[Material for this exercise]

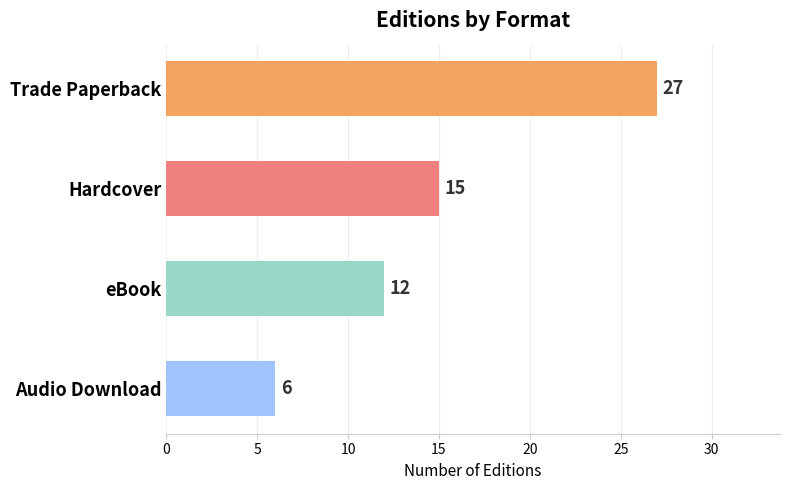

Which has a higher value, Trade Paperback or eBook?

Trade Paperback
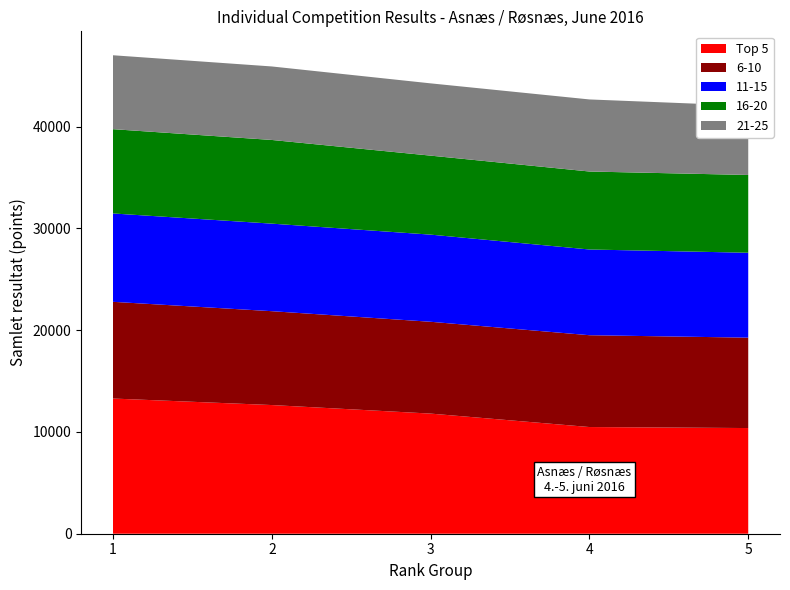

Reading left to right, extract all data points from this chart.

Top 5: 1=13280	2=12640	3=11800	4=10480	5=10380
6-10: 1=9500	2=9220	3=9020	4=9020	5=8880
11-15: 1=8680	2=8600	3=8560	4=8420	5=8340
16-20: 1=8280	2=8220	3=7760	4=7660	5=7640
21-25: 1=7260	2=7220	3=7100	4=7080	5=6800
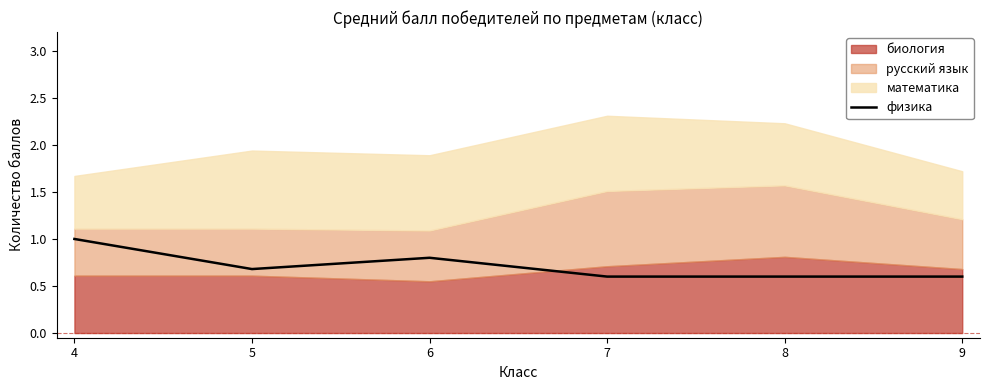

Where is the first local minimum?

5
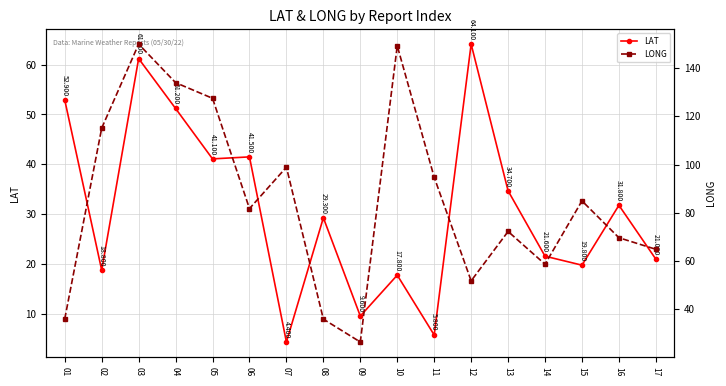

Where is LAT nearest to the value 34?

13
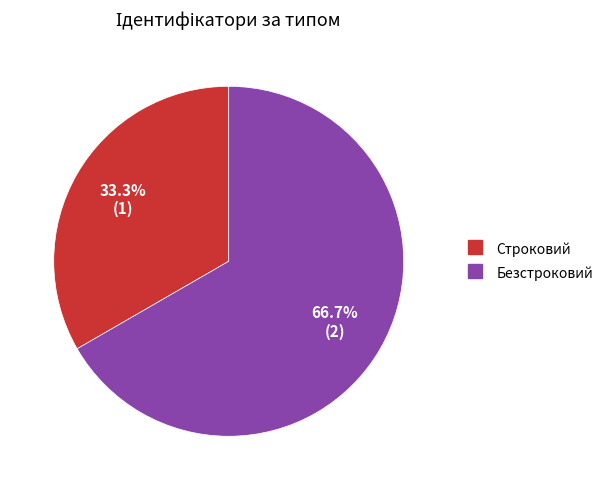

How many slices are in this pie chart?

2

[Problem requirements] Extract every line of the data above word for word, leaving out the pictures.

[Written answer]
Which has a higher value, Trade Paperback or eBook?

Trade Paperback

Reading left to right, extract all data points from this chart.

Top 5: 1=13280	2=12640	3=11800	4=10480	5=10380
6-10: 1=9500	2=9220	3=9020	4=9020	5=8880
11-15: 1=8680	2=8600	3=8560	4=8420	5=8340
16-20: 1=8280	2=8220	3=7760	4=7660	5=7640
21-25: 1=7260	2=7220	3=7100	4=7080	5=6800

Where is the first local minimum?

5

Where is LAT nearest to the value 34?

13

How many slices are in this pie chart?

2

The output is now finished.